Reading the data
One of the main challenges that the European Monetary Union faces is that the area is far too diverse for the ECB to be able to run optimal monetary conditions. Conditions which might be too loose for the core economies might be too tight for those at the core. This dynamic often leads to policy errors and volatility.
With the current state of the EMU, it is not necessarily correct to simply read better data from core economies as EUR positive. For EUR to rally meaningfully would require stronger data out of the periphery, which has not been the case recently while we have seen a surge in the core German economy. What is also happening currently, of concern, is a widening of EMU spreads. The EMU’s TARGET2 balance sheet is now approaching levels not seen since 2012, just ahead of ECB chief Draghi announcing that the ECB would do “whatever it takes” to preserve EUR.
US & EUR
Germany typically benefits from lower EUR valuation which has recently contributed to an 8.6% GDP surplus for the country, a matter which has attracted comments from President Trump. Germany’s exports are now just shy of 50% of GDP, which represents one of the largest trading rations within developed market economies.
A stronger EUR would weaken Germany’s account surplus.
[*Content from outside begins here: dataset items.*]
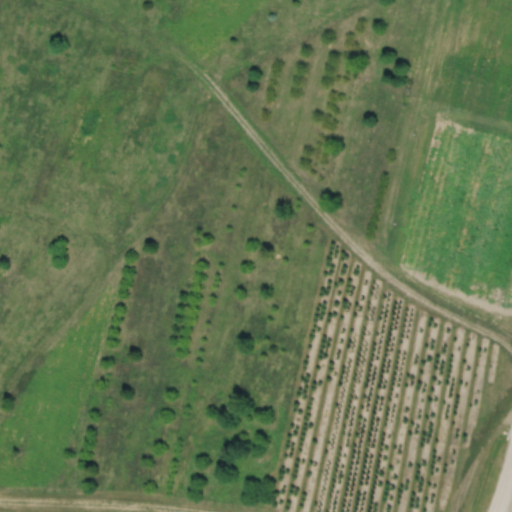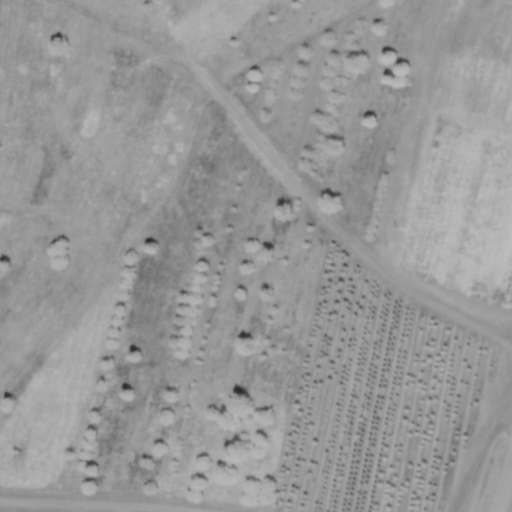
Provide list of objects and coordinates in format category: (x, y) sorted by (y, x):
road: (503, 483)
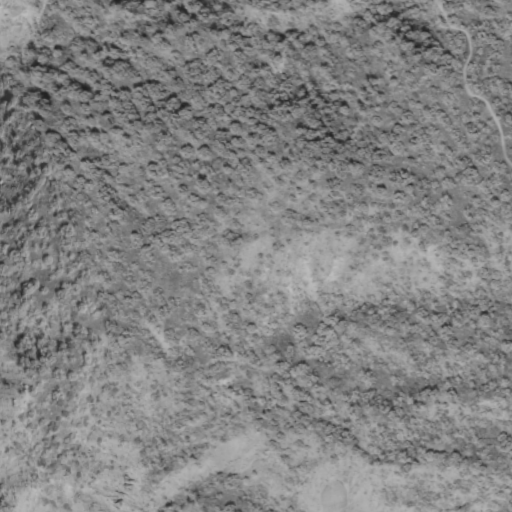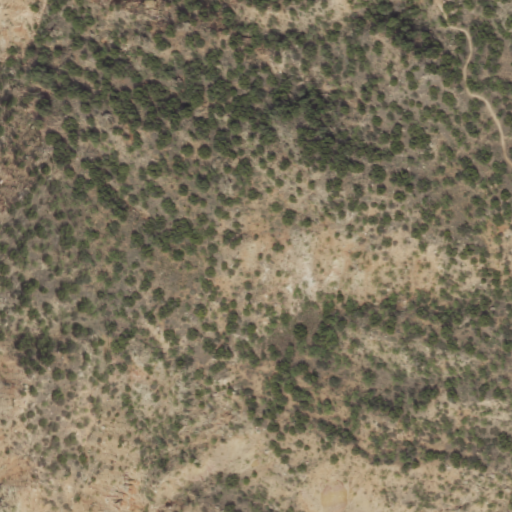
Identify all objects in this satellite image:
road: (467, 80)
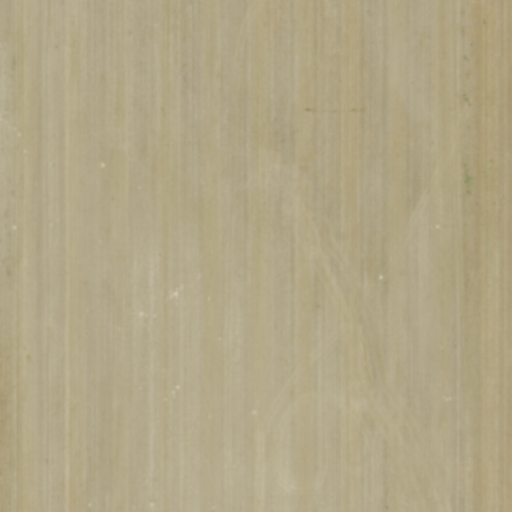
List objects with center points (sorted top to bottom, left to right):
crop: (256, 256)
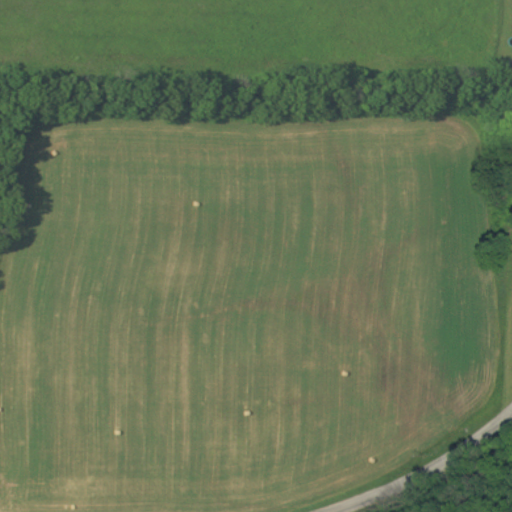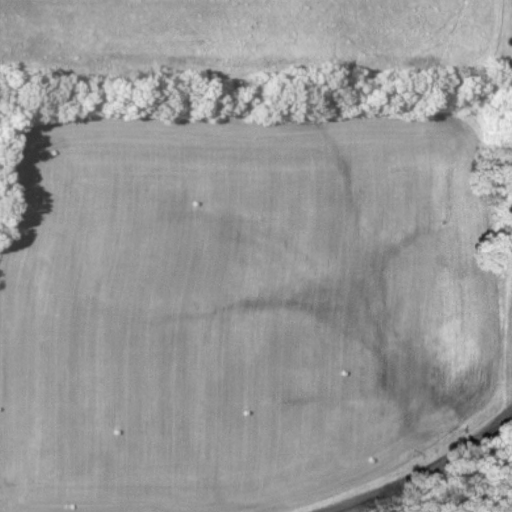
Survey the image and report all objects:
road: (424, 467)
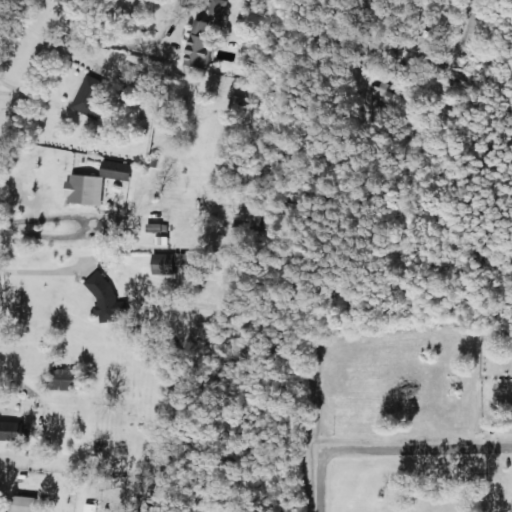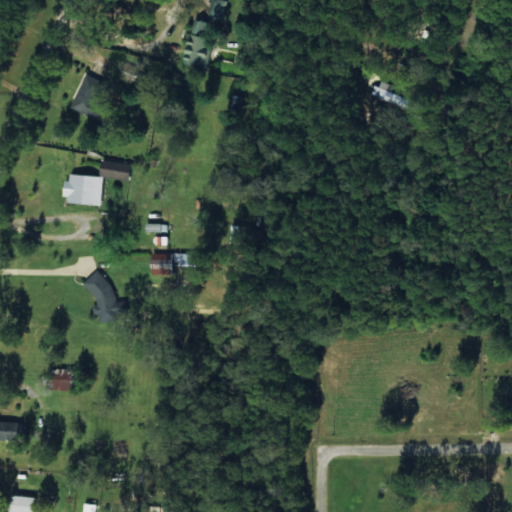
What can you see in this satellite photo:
building: (218, 9)
building: (200, 43)
road: (48, 89)
building: (91, 96)
building: (389, 97)
building: (119, 169)
building: (87, 188)
building: (175, 261)
building: (107, 298)
building: (66, 379)
building: (12, 429)
building: (26, 503)
building: (90, 507)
However, the EMU is no longer focused on the performance of individual economies but rather on keeping the EMU intact. For this reason, it needs its weaker economies to move into focus regarding currency valuations. For the weaker economies, EUR may be too expensive, as indicated by a recent widening of sovereign bond spreads.
In light of this, the US administration’s comments are unlikely to have much of an impact on EUR beyond short-term position adjustments. Indeed, unlike the Obama administration, the new administration may see little value in the EMU which could be deemed as adding uncertainty to the equation, leaving bond spreads vulnerable.
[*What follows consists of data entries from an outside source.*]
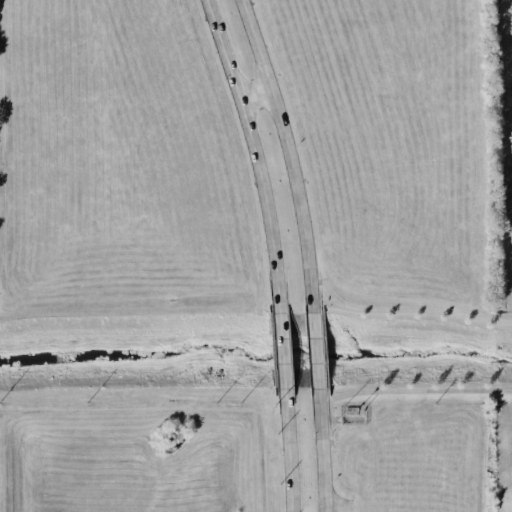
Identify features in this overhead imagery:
road: (253, 94)
road: (253, 153)
road: (287, 154)
road: (405, 311)
road: (315, 356)
road: (282, 357)
road: (414, 392)
road: (320, 455)
road: (288, 456)
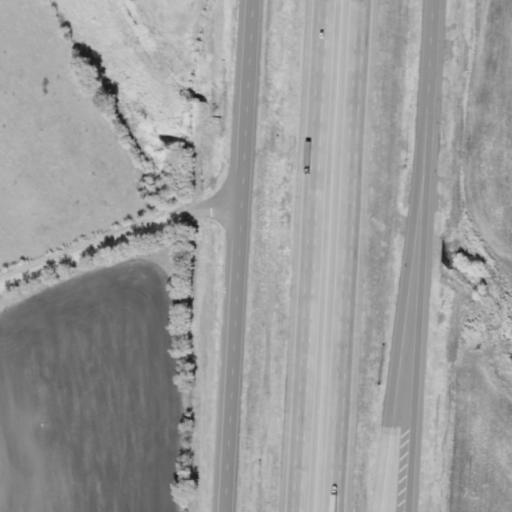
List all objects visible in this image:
road: (122, 241)
road: (240, 255)
road: (311, 255)
road: (347, 256)
road: (424, 256)
road: (409, 265)
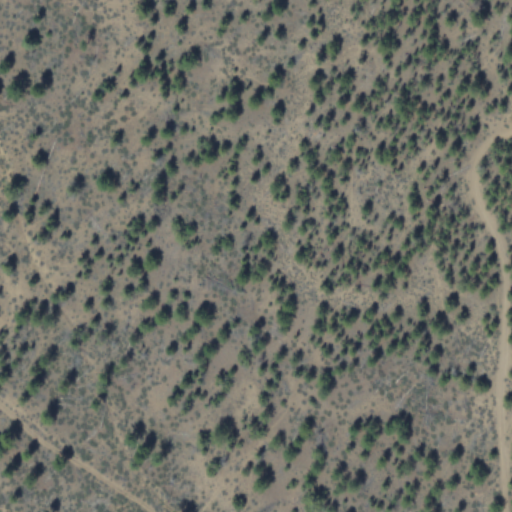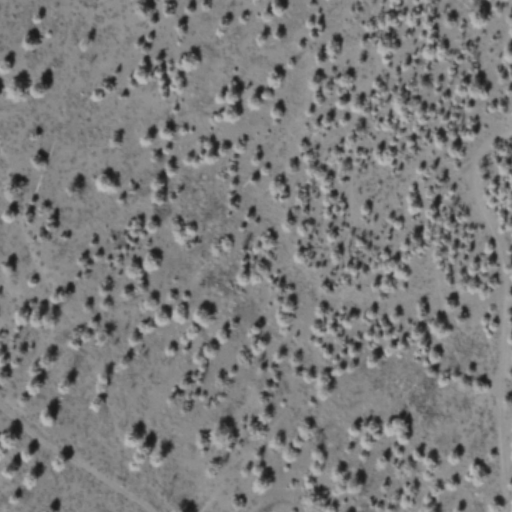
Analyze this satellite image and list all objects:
road: (501, 307)
road: (70, 459)
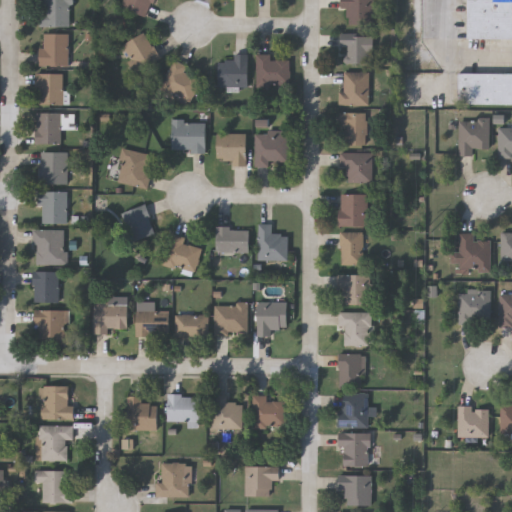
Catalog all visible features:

Trading EUR on an anti-cyclical basis
Pro-cyclical currencies are far easier to anise as they tend to trade in line with data release, strengthening on positive data and weakening with negative data. However, anti-cyclical currencies tend to strengthen in response to weak data and weaken in response to strong data. EUR tends to trade in this manner.
As long as German economic strengthen is unaccompanied by better economic performance in the periphery, then EUR is likely to continue to trade on an anti-cyclical basis. This dynamic will either lead to the ECB allowing EMU yields to reach low enough levels to accommodate peripheral economies or, to EMU yield spreads dragging EUR lower.
EUR & Reflation
Typically, reflation is credit positive and therefore it does not surprise this time around that FX investors appear to be ignoring initial signs of EMU bond spread widening. With the Eurozone’s “one rate for all” monetary policy approach, necessary real effective exchange rate adjustments are entirely a function of widening inflation differentials as opposed to nominal exchange rates moving. This what we are currently seeing with German inflation surging higher while inflation rates in the periphery remain subdued. These widening inflation differentials should, over time, help shrink the gap in competitiveness between the core and peripheral economies, though this could be a drawn-out process.
EUR suffers from divergences
Nominal yields have risen globally because of reflation, and so long as this increase is supported by rising inflation and higher return expectations, then this shouldn’t be an issue. However, what we see currently in the Eurozone indicates growing stress which will lead to either a sharp decline in EUR or a widening of EMU spreads. Indeed, reflation could make it even trickier for the ECB to stabilize markets outside of OMT operations.
Populism vs. markets
If the ECB chooses to tighten monetary policy without first seeing data improvement in the periphery, then EMU will widen, and the effects of any ECB rate-hike and EUR rally would be fairly limited. A situation where boosting periphery funding costs undermines economic activity has the potential to further fuel populism in the Eurozone. In some periphery countries, populist parties have already developed significant support where the next round of government elections could see populist parties taking power. The ECB might feasibly need to consider this and maintain the current accommodative monetary policy. However, if it doesn’t, then EUR-denominated assets could weaken, potentially leading to a lower EUR.
It is often argued that populism doesn’t affect core countries. However, it is entirely possible that German populists could see a surge in support if the ECB doesn’t cater policy to suit German interests. If the policy is too tight and pushes periphery economies into difficulty, then this could require further rescue programs. The result would be a widening of deficits and weakened economic activity which could exacerbate political instability in the EMU. However, if the policy is too loose, this could further extend the economic surge in core economies and increase Chancellor Merkel’s chance of winning in September.